Calcium carbonate scale was detected in several vertical wells in a sandstone reservoir in Saudi Arabia. The scale was detected downhole, plugging gravel packing screens and the intake of submersible pumps. Scale build up caused significant decline in oil production from this field. The sandstone reservoir is water-sensitive and has a bottom hole temperature of 160°F.
An emulsified scale inhibitor (phosphonate-type) treatment was designed to mitigate scale in this field. Recently, Nasr-El-Din et al.1 discussed the development of this new treatment and reported initial field results. So far the treatment was successfully applied in more than twenty wells. Some of these wells were de-scaled before the treatment, while other wells were treated before scale detection.
The objectives of the present paper are to assess the outcome of this treatment based on field data and to optimize the scale squeeze treatment based on the analysis of well flow back samples. Samples of produced water from these wells were collected and analyzed for nearly three years.

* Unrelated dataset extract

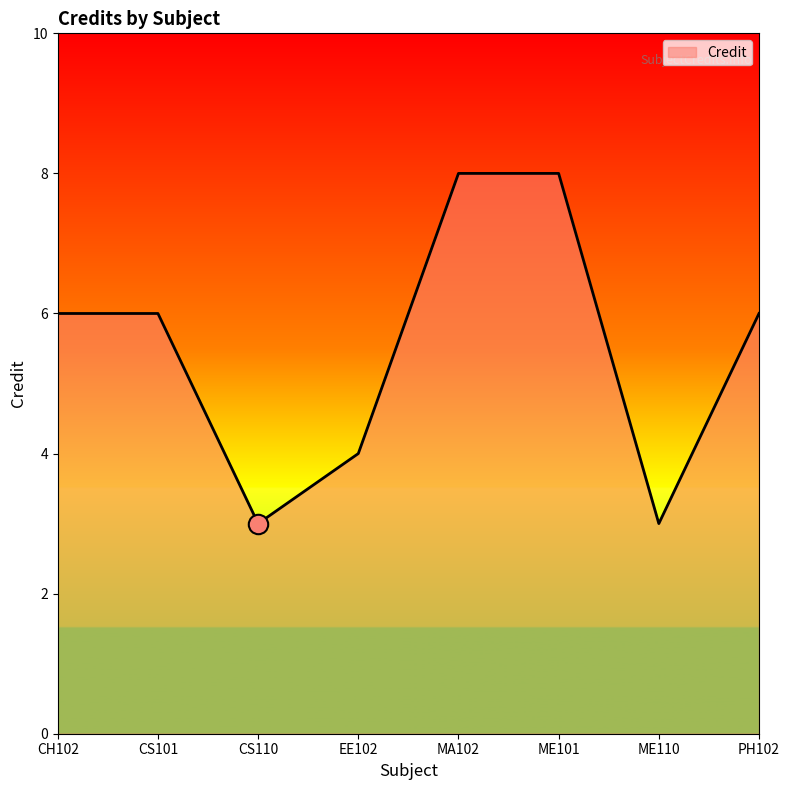

What is the minimum value shown in the chart?

3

The scale treatment was successfully conducted in more than twenty wells with various water cuts. No scale was detected in any of the treated wells for nearly three years. No significant decline in oil production was observed. Based on field data, it is known that the treatment lifetime is greater than two years and is estimated to be 3–4 years.
This paper describes fieldwork done to optimize the performance of a novel emulsified scale squeeze treatment in a sandstone reservoir. It also discusses the importance of well flow back analysis and how it can be used to enhance the outcome of a scale squeeze treatment. The emulsified chemical was successful in meeting the main objective of the treatment, i.e., providing scale mitigation for greater than three years, while maintaining the integrity of the formation.
The concentration of total phosphorus ion in the well flow back samples was found to decline with time (a straight line on a log-log scale). This is the first set of field data (twenty wells) that shows this linear relationship following an emulsified scale squeeze treatment.
The slope of this linear relationship was found to be independent of well location, length of target zone, initial water cut and oil production rate.
Analysis of flow back samples indicated the emulsified scale inhibitor behaved as expected and more than 80% of the injected inhibitor was retained in the formation.